Le troisième dossier mentionné par le nouveau secrétaire d'État américain soulève plus d'interrogations qu'il n'en calme. Powell a évidemment le devoir de réévaluer le déploiement des forces américaines à travers le monde et on ne lui reprochera pas de s'attaquer rapidement à cette tâche. En revanche, il ne fournit aucun indice quant aux critères qui vont encadrer et guider ce réexamen. On peut craindre, par exemple, en raison de l'« affection » du président Bush pour l'industrie pétrolière, que la définition des « intérêts américains » soit encore plus exorbitante que par le passé. On peut se demander également jusqu'où iront les États-Unis pour garder leur emprise sur l'OTAN et même pour empêcher l'Europe de se doter d'une force d'intervention rapide fonctionnant de façon autonome. On aimerait également savoir de Colin Powell si les États-Unis vont continuer à valoriser la vie du GI plus que celle des autres soldats et à s'en remettre aux autres pays des meurtrières opérations terrestres.Tout comme on voudrait que Powell dise si la protection du sol américain par un bouclier anti-missiles ramènera les États-Unis à l'isolationnisme qui prévalait jusqu'à Pearl Harbor. Réévaluer le déploiement des forces américaines à travers le monde n'a de sens que si, le plus rapidement et le plus clairement possible, Colin Powell fait savoir quelles valeurs et quels principes le guideront.

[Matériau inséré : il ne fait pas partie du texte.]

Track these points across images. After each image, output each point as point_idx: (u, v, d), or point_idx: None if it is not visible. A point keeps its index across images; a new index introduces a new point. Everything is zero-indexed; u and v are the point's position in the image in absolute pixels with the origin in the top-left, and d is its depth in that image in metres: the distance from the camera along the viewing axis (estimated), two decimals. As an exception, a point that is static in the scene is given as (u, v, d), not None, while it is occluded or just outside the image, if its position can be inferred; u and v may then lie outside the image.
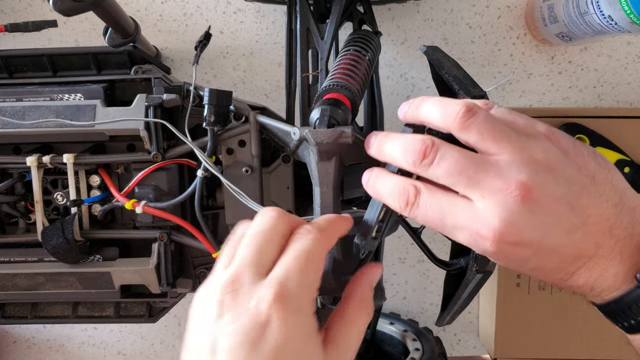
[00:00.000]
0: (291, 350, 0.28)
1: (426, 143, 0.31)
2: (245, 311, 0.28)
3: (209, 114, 0.43)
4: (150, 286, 0.48)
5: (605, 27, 0.54)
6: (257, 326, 0.28)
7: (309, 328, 0.30)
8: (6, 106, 0.46)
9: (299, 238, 0.32)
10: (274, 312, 0.28)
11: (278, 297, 0.28)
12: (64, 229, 0.46)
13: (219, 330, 0.28)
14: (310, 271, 0.31)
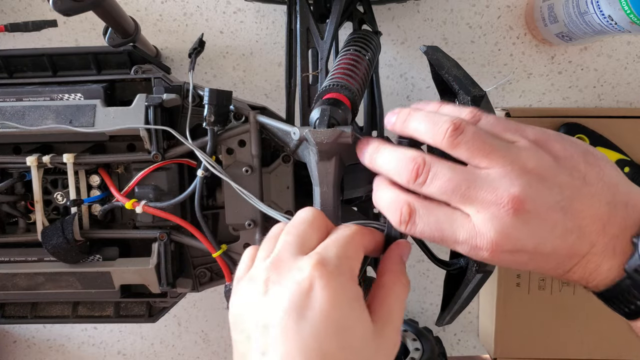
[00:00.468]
0: (337, 314, 0.28)
1: (417, 162, 0.32)
2: (289, 282, 0.29)
3: (209, 114, 0.43)
4: (150, 286, 0.48)
5: (605, 27, 0.54)
6: (302, 294, 0.28)
7: (352, 292, 0.30)
8: (6, 106, 0.46)
9: (340, 228, 0.33)
10: (315, 278, 0.29)
11: (318, 263, 0.29)
12: (64, 229, 0.46)
13: (267, 306, 0.29)
14: (349, 248, 0.31)
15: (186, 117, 0.48)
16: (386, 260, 0.35)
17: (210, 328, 0.77)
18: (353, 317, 0.29)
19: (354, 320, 0.29)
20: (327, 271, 0.29)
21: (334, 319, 0.28)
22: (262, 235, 0.47)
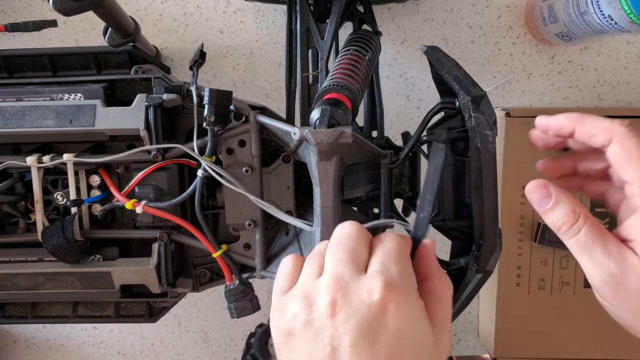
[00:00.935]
0: (410, 334, 0.29)
1: None
2: (359, 305, 0.29)
3: (209, 114, 0.43)
4: (150, 286, 0.48)
5: (605, 27, 0.54)
6: (375, 317, 0.29)
7: (419, 309, 0.31)
8: (6, 106, 0.46)
9: (384, 239, 0.33)
10: (387, 300, 0.29)
11: (387, 285, 0.29)
12: (64, 229, 0.46)
13: (338, 328, 0.29)
14: (404, 262, 0.32)
15: (186, 117, 0.48)
16: (425, 262, 0.35)
17: (210, 328, 0.77)
18: (422, 333, 0.30)
19: (423, 336, 0.30)
20: (398, 293, 0.29)
21: (408, 338, 0.29)
22: (262, 235, 0.47)
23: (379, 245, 0.33)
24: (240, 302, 0.48)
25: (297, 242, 0.47)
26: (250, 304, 0.48)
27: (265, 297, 0.75)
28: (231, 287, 0.48)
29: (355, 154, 0.41)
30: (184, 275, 0.51)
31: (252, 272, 0.49)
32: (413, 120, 0.70)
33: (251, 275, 0.49)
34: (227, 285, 0.48)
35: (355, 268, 0.31)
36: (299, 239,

Soyons quand même de bon compte. En raison des semaines gaspillées en arguties par la course à la présidence américaine, l'équipe du président Bush a moitié moins de temps qu'elle n'aurait dû en avoir pour s'initier aux complexités de la politique internationale et clarifier ses orientations. Dans ce contexte, il se peut que le nouveau Secrétaire d'État américain ait dit d'un coup ce qui aurait pu se segmenter. Il se peut.